Are your characters based on real people?
Jared Harris: Yes. Valery Legasov was plucked out of his life one morning and told to sort out [one of] the worst man-made disasters of all time. The reactor core was exposed and on fire. There was no playbook on how to put it out.
Emily Watson: Ulana is a composite of scientists involved in the containment and investigation. [She has to fight] a political system in denial about the level of radiation and the imminent disaster of a secondary explosion.
You both were living in the U.K. at the time of Chernobyl. What are your memories of the disaster?
Watson: It was scary, shocking. Also, there was a massive disconnect between what Soviet Union citizens were told by their government — “There is nothing to worry about” — and what Europeans were told: “Don’t take your kids outside.”
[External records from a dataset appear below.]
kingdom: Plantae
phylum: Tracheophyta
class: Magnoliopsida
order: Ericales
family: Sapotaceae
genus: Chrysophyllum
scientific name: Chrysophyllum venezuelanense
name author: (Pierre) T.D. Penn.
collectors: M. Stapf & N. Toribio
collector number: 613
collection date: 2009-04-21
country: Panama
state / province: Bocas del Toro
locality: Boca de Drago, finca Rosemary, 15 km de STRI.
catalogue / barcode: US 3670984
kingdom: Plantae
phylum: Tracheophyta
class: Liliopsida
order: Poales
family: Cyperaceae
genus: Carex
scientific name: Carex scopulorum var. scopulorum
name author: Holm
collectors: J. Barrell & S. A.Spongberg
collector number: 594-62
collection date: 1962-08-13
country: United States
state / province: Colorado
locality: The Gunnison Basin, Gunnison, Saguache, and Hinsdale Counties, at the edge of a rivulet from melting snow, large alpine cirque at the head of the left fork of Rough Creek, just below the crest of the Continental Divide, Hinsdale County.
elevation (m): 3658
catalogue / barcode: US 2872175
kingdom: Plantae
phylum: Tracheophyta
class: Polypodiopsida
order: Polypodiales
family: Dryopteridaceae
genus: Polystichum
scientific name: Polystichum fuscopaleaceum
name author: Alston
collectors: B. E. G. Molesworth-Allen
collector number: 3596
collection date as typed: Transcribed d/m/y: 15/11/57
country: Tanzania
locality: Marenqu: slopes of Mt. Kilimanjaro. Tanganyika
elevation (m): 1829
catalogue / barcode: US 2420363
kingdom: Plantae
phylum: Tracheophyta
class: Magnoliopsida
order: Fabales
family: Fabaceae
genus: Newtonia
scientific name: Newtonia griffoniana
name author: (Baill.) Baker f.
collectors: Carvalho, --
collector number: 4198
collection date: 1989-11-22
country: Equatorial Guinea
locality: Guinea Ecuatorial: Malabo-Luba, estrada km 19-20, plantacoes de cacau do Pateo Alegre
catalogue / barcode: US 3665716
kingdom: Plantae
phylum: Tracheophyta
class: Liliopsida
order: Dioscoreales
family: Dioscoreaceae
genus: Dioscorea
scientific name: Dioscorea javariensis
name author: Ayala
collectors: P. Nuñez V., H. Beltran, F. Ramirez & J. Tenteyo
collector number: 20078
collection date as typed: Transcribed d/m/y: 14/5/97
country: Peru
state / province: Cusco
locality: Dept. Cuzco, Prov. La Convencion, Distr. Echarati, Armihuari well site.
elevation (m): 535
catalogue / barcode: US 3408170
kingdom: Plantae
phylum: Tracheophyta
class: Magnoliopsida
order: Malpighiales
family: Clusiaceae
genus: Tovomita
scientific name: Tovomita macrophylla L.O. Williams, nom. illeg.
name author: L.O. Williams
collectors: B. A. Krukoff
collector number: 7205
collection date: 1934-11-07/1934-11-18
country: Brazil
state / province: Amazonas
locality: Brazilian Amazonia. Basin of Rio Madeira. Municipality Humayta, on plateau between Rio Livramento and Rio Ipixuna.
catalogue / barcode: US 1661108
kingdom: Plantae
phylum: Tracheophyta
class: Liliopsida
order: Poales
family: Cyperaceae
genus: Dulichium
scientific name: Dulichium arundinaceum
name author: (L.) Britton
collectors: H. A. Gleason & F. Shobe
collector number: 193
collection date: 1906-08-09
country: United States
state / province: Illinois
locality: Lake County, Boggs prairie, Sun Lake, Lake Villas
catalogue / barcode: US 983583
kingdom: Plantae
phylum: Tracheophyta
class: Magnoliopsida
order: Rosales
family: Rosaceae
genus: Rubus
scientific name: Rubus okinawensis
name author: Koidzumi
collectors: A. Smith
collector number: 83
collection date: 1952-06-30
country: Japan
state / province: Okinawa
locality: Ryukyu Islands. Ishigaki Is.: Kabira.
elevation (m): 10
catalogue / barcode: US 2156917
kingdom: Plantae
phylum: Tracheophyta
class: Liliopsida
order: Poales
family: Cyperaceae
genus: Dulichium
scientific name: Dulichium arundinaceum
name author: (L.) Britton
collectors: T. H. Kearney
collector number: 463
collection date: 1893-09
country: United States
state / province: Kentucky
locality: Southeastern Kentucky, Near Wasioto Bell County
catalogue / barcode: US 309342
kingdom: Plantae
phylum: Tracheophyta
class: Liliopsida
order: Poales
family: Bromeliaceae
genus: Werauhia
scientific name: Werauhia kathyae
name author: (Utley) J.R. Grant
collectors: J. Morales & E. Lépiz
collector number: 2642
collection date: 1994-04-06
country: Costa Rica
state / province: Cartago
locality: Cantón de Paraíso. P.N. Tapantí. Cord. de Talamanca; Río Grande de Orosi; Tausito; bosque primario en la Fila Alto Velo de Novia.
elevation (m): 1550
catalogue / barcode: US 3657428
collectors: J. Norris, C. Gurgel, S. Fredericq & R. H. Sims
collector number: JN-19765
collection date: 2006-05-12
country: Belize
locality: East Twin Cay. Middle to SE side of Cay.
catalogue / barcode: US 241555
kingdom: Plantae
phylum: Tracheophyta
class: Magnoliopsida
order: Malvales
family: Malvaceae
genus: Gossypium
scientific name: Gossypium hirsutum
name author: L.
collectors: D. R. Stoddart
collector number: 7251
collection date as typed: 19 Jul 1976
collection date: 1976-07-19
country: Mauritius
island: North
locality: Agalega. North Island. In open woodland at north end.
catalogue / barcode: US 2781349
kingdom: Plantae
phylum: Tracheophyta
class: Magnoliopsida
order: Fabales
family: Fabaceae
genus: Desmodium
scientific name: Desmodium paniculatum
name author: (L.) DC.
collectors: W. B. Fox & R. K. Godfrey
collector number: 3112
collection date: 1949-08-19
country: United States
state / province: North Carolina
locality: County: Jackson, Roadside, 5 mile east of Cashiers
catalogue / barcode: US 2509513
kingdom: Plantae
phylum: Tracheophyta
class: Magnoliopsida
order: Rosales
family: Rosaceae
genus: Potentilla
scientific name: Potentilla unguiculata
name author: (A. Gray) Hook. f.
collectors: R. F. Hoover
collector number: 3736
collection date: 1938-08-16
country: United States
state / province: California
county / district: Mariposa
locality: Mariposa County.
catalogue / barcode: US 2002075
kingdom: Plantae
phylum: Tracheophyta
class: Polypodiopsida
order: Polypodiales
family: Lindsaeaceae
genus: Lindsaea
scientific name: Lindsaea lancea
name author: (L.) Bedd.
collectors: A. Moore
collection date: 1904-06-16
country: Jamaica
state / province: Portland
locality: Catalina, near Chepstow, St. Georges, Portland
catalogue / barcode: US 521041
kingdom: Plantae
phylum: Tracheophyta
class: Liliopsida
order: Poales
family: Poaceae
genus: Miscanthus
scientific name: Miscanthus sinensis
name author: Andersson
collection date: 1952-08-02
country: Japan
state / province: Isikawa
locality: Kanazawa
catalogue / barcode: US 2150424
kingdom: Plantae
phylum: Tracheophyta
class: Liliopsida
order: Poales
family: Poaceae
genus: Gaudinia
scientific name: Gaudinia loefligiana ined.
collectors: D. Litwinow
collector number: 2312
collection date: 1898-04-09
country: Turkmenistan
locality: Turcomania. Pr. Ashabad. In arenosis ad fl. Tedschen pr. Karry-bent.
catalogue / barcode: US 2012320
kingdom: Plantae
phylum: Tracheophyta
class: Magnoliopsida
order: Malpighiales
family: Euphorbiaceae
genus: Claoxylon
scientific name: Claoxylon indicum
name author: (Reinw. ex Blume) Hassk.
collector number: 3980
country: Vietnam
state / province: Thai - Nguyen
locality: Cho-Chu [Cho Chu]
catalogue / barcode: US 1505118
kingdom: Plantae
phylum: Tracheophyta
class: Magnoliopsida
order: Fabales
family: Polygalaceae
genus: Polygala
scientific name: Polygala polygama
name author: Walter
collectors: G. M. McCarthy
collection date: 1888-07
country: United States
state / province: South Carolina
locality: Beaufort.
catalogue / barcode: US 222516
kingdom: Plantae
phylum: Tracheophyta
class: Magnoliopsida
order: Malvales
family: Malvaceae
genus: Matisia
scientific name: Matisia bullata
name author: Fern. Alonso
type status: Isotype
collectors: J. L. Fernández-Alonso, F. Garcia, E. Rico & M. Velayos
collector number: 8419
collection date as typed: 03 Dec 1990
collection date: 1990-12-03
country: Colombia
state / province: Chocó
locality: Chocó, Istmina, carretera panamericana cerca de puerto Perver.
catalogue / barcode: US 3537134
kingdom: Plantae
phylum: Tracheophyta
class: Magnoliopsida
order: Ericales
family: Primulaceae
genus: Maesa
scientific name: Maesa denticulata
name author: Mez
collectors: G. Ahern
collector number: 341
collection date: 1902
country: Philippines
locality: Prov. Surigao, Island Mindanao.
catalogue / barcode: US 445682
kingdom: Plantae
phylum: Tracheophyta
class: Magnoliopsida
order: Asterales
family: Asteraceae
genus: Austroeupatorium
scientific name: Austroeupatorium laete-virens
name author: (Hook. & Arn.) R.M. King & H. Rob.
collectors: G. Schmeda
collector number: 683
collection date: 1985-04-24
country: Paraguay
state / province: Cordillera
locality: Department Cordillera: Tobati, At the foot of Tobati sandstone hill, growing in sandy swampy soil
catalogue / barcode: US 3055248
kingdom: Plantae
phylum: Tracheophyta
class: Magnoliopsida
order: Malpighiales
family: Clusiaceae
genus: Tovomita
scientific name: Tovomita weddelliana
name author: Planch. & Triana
Harris: But “If it rains, do not go outside” is kind of tough if you live in England! The weathermen were tracking the [radiation] cloud.
In the show, we see through the eyes of a young firefighter’s wife, Lyudmilla Ignatenko (Jessie Buckley), just how deadly exposure can be. It’s tough to watch.
Watson: Firemen and miners volunteered to help knowing they would probably be dead in a week. There’s extraordinary heroism. [For her investigation] Ulana interviews people suffering from appalling radiation syndrome. They look like lychees by the end, don’t they?
Harris: It’s pretty gut-turning. One of the things that you see from the story is that the people who pay the price are by and large all innocent.
Why does the bureaucracy finally act?
Harris: Soviet Deputy Prime Minister Boris Shcherbina [Stellan Skarsgård], who leads the government commission on Chernobyl, becomes disillusioned. He realizes this lie is killing people.
Watson: The three of us press on until we get to the bottom of why the explosion happened.
Harris: The state doesn’t want the truth to come out. Halfway through, the story turns into a political thriller.